* **Texto do exercício**

Além disso, no caso da pandemia, haverá um terceiro efeito: o aumento da desigualdade. Como as máquinas não podem ser infectadas pelo vírus, aos empregadores elas parecerão relativamente mais atraentes, particularmente nos setores contratantes que usam mão-de-obra relativamente não qualificada. E, como as pessoas de baixa renda precisam gastar uma parcela maior de sua renda em bens básicos do que aquelas que estão no topo, qualquer aumento na desigualdade causado pela automação será contracionário.

Além desses problemas, há mais duas razões para o pessimismo. Primeiro, embora a política monetária possa ajudar algumas empresas a lidar com restrições temporárias de liquidez – como ocorreu durante a Grande Recessão de 2008-09 – ela não pode resolver problemas de solvência, nem estimular a economia quando as taxas de juros já estão próximas de zero.

Além disso, nos EUA e em alguns outros países, objeções “dos conservadores” ao aumento dos déficits e níveis de dívida impedem o estímulo fiscal necessário. Por certo, essas mesmas pessoas ficaram mais felizes em cortar impostos para bilionários e corporações em 2017, socorrer Wall Street em 2008 e ajudar os gigantes corporativos este ano. Mas é coisa bem diferente prolongar o seguro-desemprego, prover cuidados à saúde e oferecer apoio adicional aos mais vulneráveis.

As prioridades de curto prazo têm sido claras desde o início da crise. Obviamente, as emergências de saúde devem ser tratadas (por exemplo, garantindo suprimentos adequados de equipamentos de proteção individual e capacidade hospitalar), porque não pode haver recuperação econômica até que o vírus seja contido. Ao mesmo tempo, políticas para proteger os mais necessitados, oferecer liquidez para evitar falências desnecessárias e manter vínculos entre trabalhadores e suas empresas são essenciais para garantir um rápido reinício quando chegar a hora.

* **Dados fornecidos**
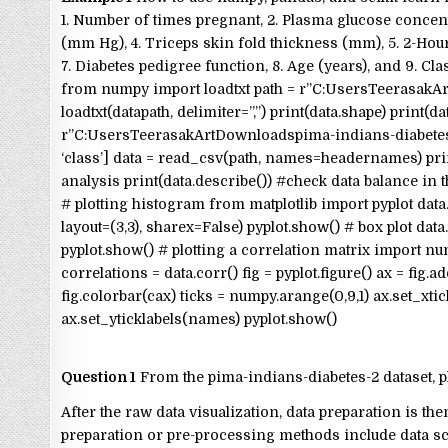
1. Number of times pregnant, 2. Plasma glucose concentr
(mm Hg), 4. Triceps skin fold thickness (mm), 5. 2-Hour
7. Diabetes pedigree function, 8. Age (years), and 9. Clas
from numpy import loadtxt path = r”C:UsersTeerasakArt
loadtxt(datapath, delimiter=”,”) print(data.shape) print(
r”C:UsersTeerasakArtDownloadspima-indians-diabetes-2.csv” h
‘class’] data = read_csv(path, names=headernames) print(
analysis print(data.describe()) #check data balance in t
# plotting histogram from matplotlib import pyplot data.h
layout=(3,3), sharex=False) pyplot.show() # box plot data
pyplot.show() # plotting a correlation matrix import numpy nam
correlations = data.corr() fig = pyplot.figure() ax = fig
fig.colorbar(cax) ticks = numpy.arange(0,9,1) ax.set_xtic
ax.set_yticklabels(names) pyplot.show()
Question 1
From the pima-indians-diabetes-2 dataset, pl
After the raw data visualization, data preparation is th
preparation or pre-processing methods include data sca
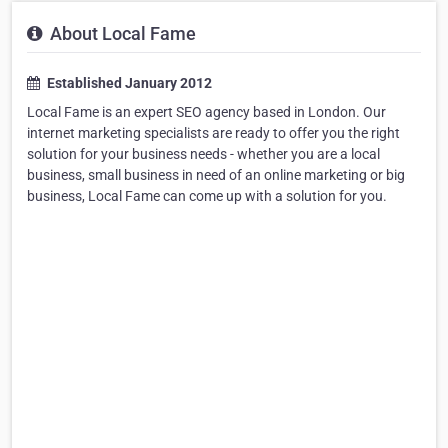
About Local Fame
Established January 2012
Local Fame is an expert SEO agency based in London. Our
internet marketing specialists are ready to offer you the right
solution for your business needs - whether you are a local
business, small business in need of an online marketing or big
business, Local Fame can come up with a solution for you.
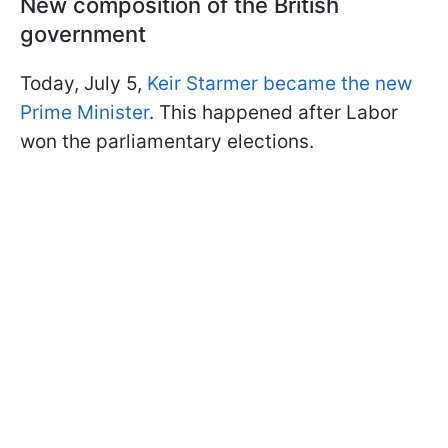
New composition of the British
government
Today, July 5,
Keir Starmer became the new
Prime Minister
. This happened after Labor
won the parliamentary elections.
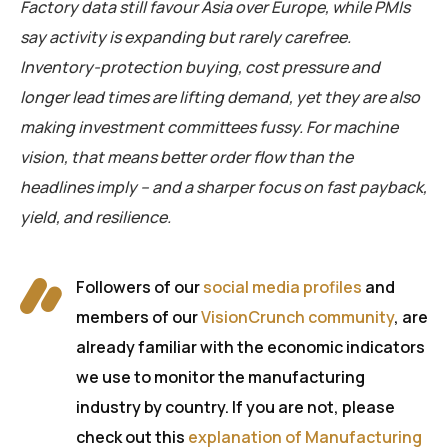
Factory data still favour Asia over Europe, while PMIs
say activity is expanding but rarely carefree.
Inventory-protection buying, cost pressure and
longer lead times are lifting demand, yet they are also
making investment committees fussy. For machine
vision, that means better order flow than the
headlines imply – and a sharper focus on fast payback,
yield, and resilience.
Followers of our
social media profiles
and
members of our
VisionCrunch community
, are
already familiar with the economic indicators
we use to monitor the manufacturing
industry by country. If you are not, please
check out this
explanation of Manufacturing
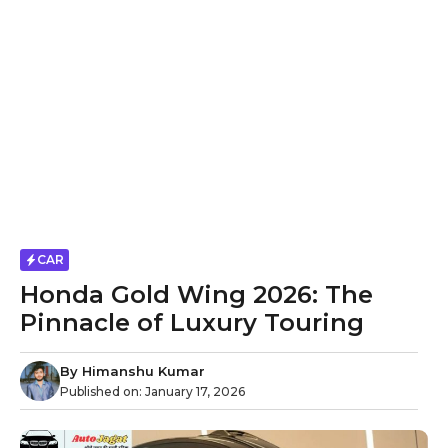
CAR
Honda Gold Wing 2026: The
Pinnacle of Luxury Touring
By
Himanshu Kumar
Published on:
January 17, 2026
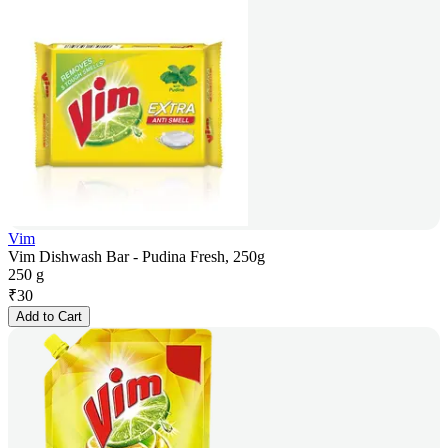
Vim
Vim Dishwash Bar - Pudina Fresh, 250g
250 g
₹
30
Add to Cart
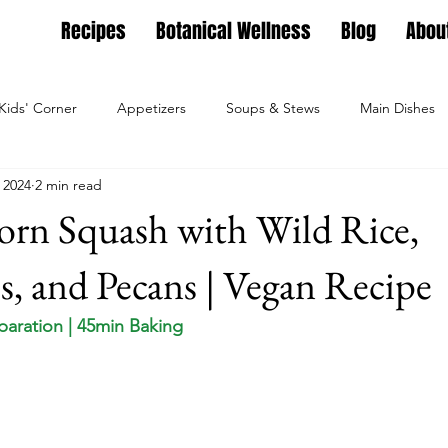
Recipes
Botanical Wellness
Blog
Abou
Kids' Corner
Appetizers
Soups & Stews
Main Dishes
 2024
2 min read
g
Full Feasts
Helpful guides
Personal Growth
Ho
orn Squash with Wild Rice,
ture
Family Nest
Food & Recipes
Lifestyle
Seaso
s, and Pecans | Vegan Recipe
eparation | 45min Baking
Dips, Dressings
Salad Meals
Botanical Wellness
Tea Bl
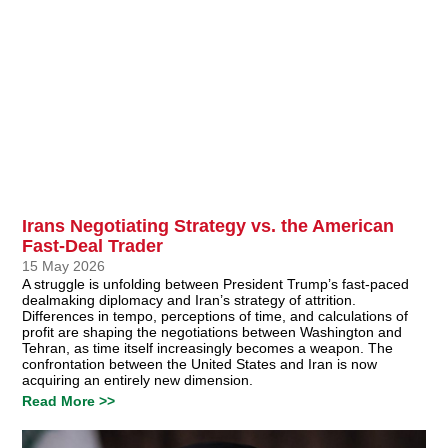
Irans Negotiating Strategy vs. the American
Fast-Deal Trader
15 May 2026
A struggle is unfolding between President Trump’s fast-paced
dealmaking diplomacy and Iran’s strategy of attrition.
Differences in tempo, perceptions of time, and calculations of
profit are shaping the negotiations between Washington and
Tehran, as time itself increasingly becomes a weapon. The
confrontation between the United States and Iran is now
acquiring an entirely new dimension.
Read More >>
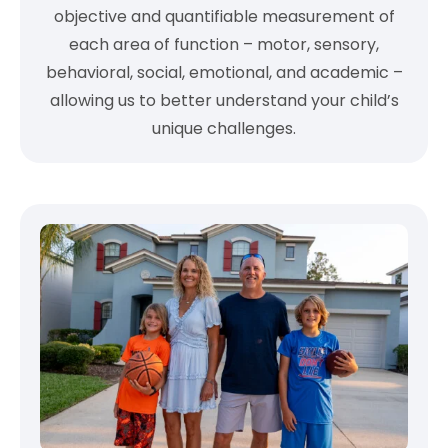
objective and quantifiable measurement of
each area of function – motor, sensory,
behavioral, social, emotional, and academic –
allowing us to better understand your child’s
unique challenges.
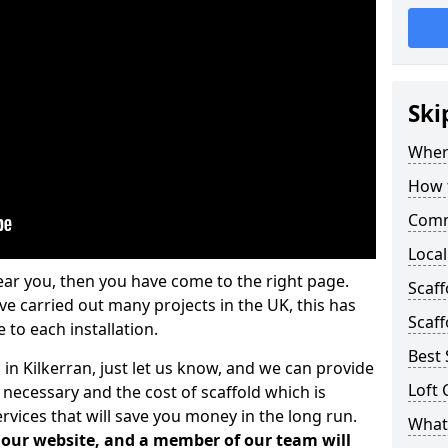
Ski
Where
How t
Comm
Local
ear you, then you have come to the right page.
Scaff
 carried out many projects in the UK, this has
Scaff
 to each installation.
Best 
 in Kilkerran, just let us know, and we can provide
Loft 
 necessary and the cost of scaffold which is
vices that will save you money in the long run.
What 
n our website, and a member of our team will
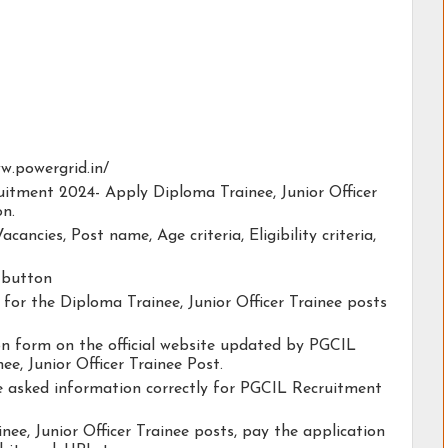
ww.powergrid.in/
uitment 2024- Apply Diploma Trainee, Junior Officer
on.
acancies, Post name, Age criteria, Eligibility criteria,
y button
y for the Diploma Trainee, Junior Officer Trainee posts
ion form on the official website updated by PGCIL
e, Junior Officer Trainee Post.
he asked information correctly for PGCIL Recruitment
ee, Junior Officer Trainee posts, pay the application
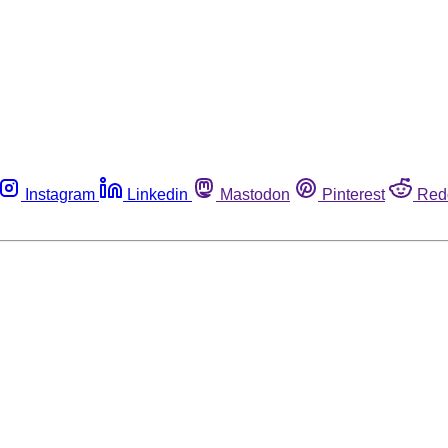
Instagram
Linkedin
Mastodon
Pinterest
Red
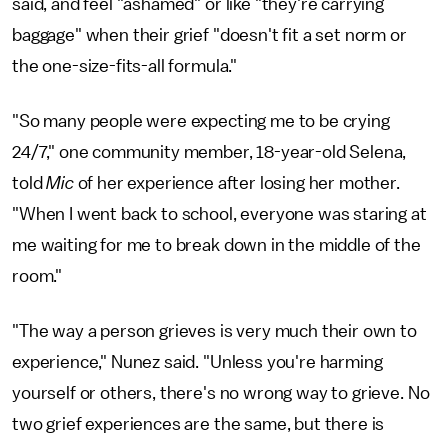
said, and feel "ashamed" or like "they're carrying
baggage" when their grief "doesn't fit a set norm or
the one-size-fits-all formula."
"So many people were expecting me to be crying
24/7," one community member, 18-year-old Selena,
told
Mic
of her experience after losing her mother.
"When I went back to school, everyone was staring at
me waiting for me to break down in the middle of the
room."
"The way a person grieves is very much their own to
experience," Nunez said. "Unless you're harming
yourself or others, there's no wrong way to grieve. No
two grief experiences are the same, but there is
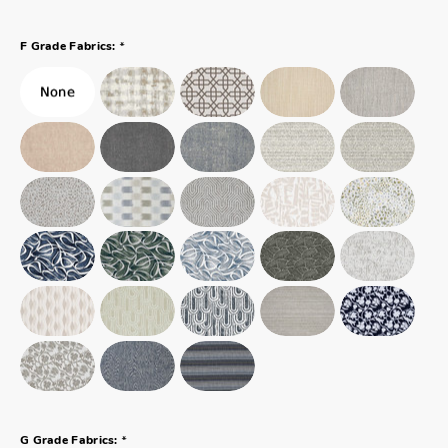
*
F Grade Fabrics:
*
G Grade Fabrics:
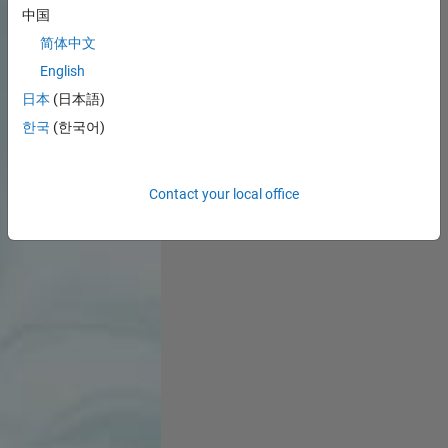
中国
简体中文
English
日本
(日本語)
한국
(한국어)
Contact your local office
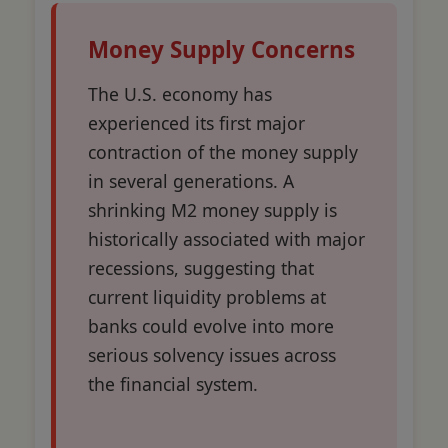
Money Supply Concerns
The U.S. economy has
experienced its first major
contraction of the money supply
in several generations. A
shrinking M2 money supply is
historically associated with major
recessions, suggesting that
current liquidity problems at
banks could evolve into more
serious solvency issues across
the financial system.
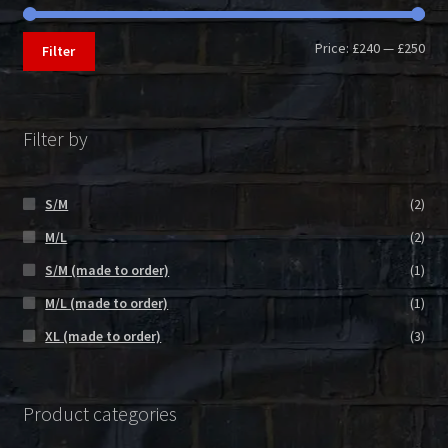
Min
Max
Price:
£240
—
£250
Filter
pri
pri
Filter by
S/M
(2)
M/L
(2)
S/M (made to order)
(1)
M/L (made to order)
(1)
XL (made to order)
(3)
Product categories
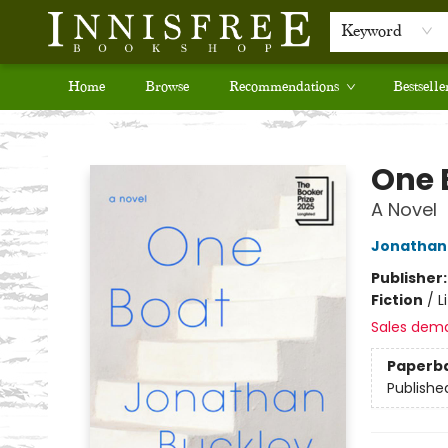
Keyword
Home
Browse
Recommendations
Bestselle
Innisfree Bookshop
One 
A Novel
Jonathan
Publisher
Fiction
/
L
Sales dem
Paperb
Publishe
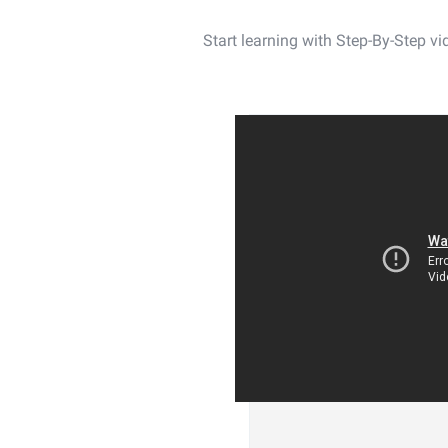
Start learning with Step-By-Step 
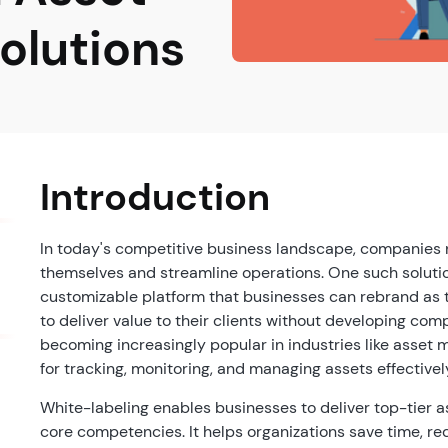
lutions
Introduction
In today's competitive business landscape, companies n
themselves and streamline operations. One such soluti
customizable platform that businesses can rebrand as 
to deliver value to their clients without developing co
becoming increasingly popular in industries like asset 
for tracking, monitoring, and managing assets effectivel
White-labeling enables businesses to deliver top-tier 
core competencies. It helps organizations save time, re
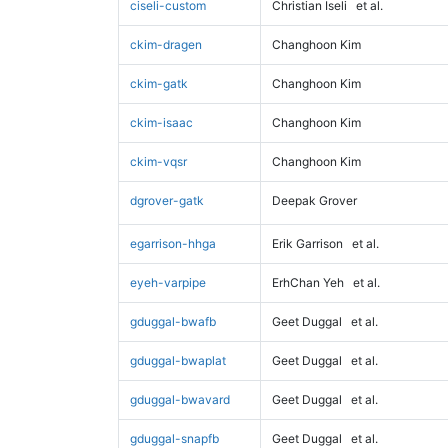
ciseli-custom
Christian Iseli
et al.
ckim-dragen
Changhoon Kim
ckim-gatk
Changhoon Kim
ckim-isaac
Changhoon Kim
ckim-vqsr
Changhoon Kim
dgrover-gatk
Deepak Grover
egarrison-hhga
Erik Garrison
et al.
eyeh-varpipe
ErhChan Yeh
et al.
gduggal-bwafb
Geet Duggal
et al.
gduggal-bwaplat
Geet Duggal
et al.
gduggal-bwavard
Geet Duggal
et al.
gduggal-snapfb
Geet Duggal
et al.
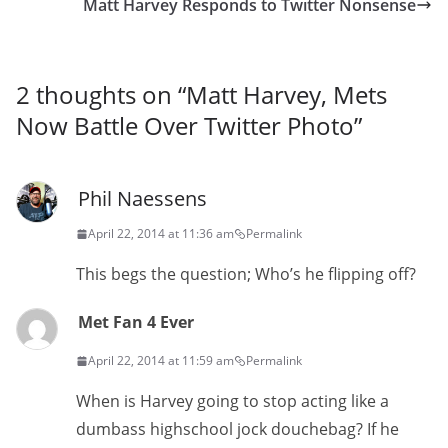
Matt Harvey Responds to Twitter Nonsense
2 thoughts on “
Matt Harvey, Mets
Now Battle Over Twitter Photo
”
Phil Naessens
April 22, 2014 at 11:36 am
Permalink
This begs the question; Who’s he flipping off?
Met Fan 4 Ever
April 22, 2014 at 11:59 am
Permalink
When is Harvey going to stop acting like a
dumbass highschool jock douchebag? If he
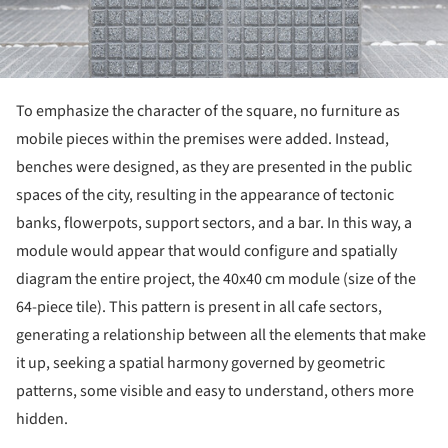
To emphasize the character of the square, no furniture as
mobile pieces within the premises were added. Instead,
benches were designed, as they are presented in the public
spaces of the city, resulting in the appearance of tectonic
banks, flowerpots, support sectors, and a bar. In this way, a
module would appear that would configure and spatially
diagram the entire project, the 40x40 cm module (size of the
64-piece tile). This pattern is present in all cafe sectors,
generating a relationship between all the elements that make
it up, seeking a spatial harmony governed by geometric
patterns, some visible and easy to understand, others more
hidden.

* **Instruções**
No texto do exercício, por que as máquinas parecerão relativamente mais atraentes aos empregadores durante a pandemia? Baseie-se somente no texto do exercício.

* **Resposta**
Porque as máquinas não podem ser infectadas pelo vírus.